Saved entries
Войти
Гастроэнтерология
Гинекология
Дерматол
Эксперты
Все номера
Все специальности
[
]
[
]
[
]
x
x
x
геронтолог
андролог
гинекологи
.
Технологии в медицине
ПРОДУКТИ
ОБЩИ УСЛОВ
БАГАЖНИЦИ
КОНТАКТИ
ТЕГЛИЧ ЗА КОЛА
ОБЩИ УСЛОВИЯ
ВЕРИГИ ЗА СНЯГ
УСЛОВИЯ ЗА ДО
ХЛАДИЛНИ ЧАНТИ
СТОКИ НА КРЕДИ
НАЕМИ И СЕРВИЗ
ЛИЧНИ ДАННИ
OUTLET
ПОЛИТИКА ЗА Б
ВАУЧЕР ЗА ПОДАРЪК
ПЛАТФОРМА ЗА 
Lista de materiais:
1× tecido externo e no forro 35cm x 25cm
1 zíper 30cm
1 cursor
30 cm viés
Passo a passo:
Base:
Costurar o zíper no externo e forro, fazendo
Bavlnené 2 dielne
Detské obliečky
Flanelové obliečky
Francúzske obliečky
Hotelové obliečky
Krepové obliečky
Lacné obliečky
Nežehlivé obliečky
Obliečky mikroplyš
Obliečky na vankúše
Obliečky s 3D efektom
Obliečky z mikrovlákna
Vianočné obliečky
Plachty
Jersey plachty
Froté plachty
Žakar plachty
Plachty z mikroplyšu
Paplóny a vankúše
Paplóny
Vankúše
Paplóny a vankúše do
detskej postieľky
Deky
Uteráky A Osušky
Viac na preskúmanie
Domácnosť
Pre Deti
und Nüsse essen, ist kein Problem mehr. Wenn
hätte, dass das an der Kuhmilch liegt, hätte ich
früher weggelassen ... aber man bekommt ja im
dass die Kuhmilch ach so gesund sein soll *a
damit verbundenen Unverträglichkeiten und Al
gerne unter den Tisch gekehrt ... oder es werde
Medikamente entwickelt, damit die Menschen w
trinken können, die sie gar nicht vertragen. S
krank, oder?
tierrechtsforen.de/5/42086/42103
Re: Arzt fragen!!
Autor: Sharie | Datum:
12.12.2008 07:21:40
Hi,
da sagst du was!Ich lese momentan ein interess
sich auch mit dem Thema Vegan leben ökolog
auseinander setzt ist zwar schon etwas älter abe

-- YOUR INSTRUCTIONS --
Would you write the records out again, word for word?

-- FINAL ANSWER --
Войти
Гастроэнтерология
Гинекология
Дерматол
Эксперты
Все номера
Все специальности
[
]
[
]
[
]
x
x
x
геронтолог
андролог
гинекологи
.
Технологии в медицине
ПРОДУКТИ
ОБЩИ УСЛОВ
БАГАЖНИЦИ
КОНТАКТИ
ТЕГЛИЧ ЗА КОЛА
ОБЩИ УСЛОВИЯ
ВЕРИГИ ЗА СНЯГ
УСЛОВИЯ ЗА ДО
ХЛАДИЛНИ ЧАНТИ
СТОКИ НА КРЕДИ
НАЕМИ И СЕРВИЗ
ЛИЧНИ ДАННИ
OUTLET
ПОЛИТИКА ЗА Б
ВАУЧЕР ЗА ПОДАРЪК
ПЛАТФОРМА ЗА 
Lista de materiais:
1× tecido externo e no forro 35cm x 25cm
1 zíper 30cm
1 cursor
30 cm viés
Passo a passo:
Base:
Costurar o zíper no externo e forro, fazendo
Bavlnené 2 dielne
Detské obliečky
Flanelové obliečky
Francúzske obliečky
Hotelové obliečky
Krepové obliečky
Lacné obliečky
Nežehlivé obliečky
Obliečky mikroplyš
Obliečky na vankúše
Obliečky s 3D efektom
Obliečky z mikrovlákna
Vianočné obliečky
Plachty
Jersey plachty
Froté plachty
Žakar plachty
Plachty z mikroplyšu
Paplóny a vankúše
Paplóny
Vankúše
Paplóny a vankúše do
detskej postieľky
Deky
Uteráky A Osušky
Viac na preskúmanie
Domácnosť
Pre Deti
und Nüsse essen, ist kein Problem mehr. Wenn
hätte, dass das an der Kuhmilch liegt, hätte ich
früher weggelassen ... aber man bekommt ja im
dass die Kuhmilch ach so gesund sein soll *a
damit verbundenen Unverträglichkeiten und Al
gerne unter den Tisch gekehrt ... oder es werde
Medikamente entwickelt, damit die Menschen w
trinken können, die sie gar nicht vertragen. S
krank, oder?
tierrechtsforen.de/5/42086/42103
Re: Arzt fragen!!
Autor: Sharie | Datum:
12.12.2008 07:21:40
Hi,
da sagst du was!Ich lese momentan ein interess
sich auch mit dem Thema Vegan leben ökolog
auseinander setzt ist zwar schon etwas älter abe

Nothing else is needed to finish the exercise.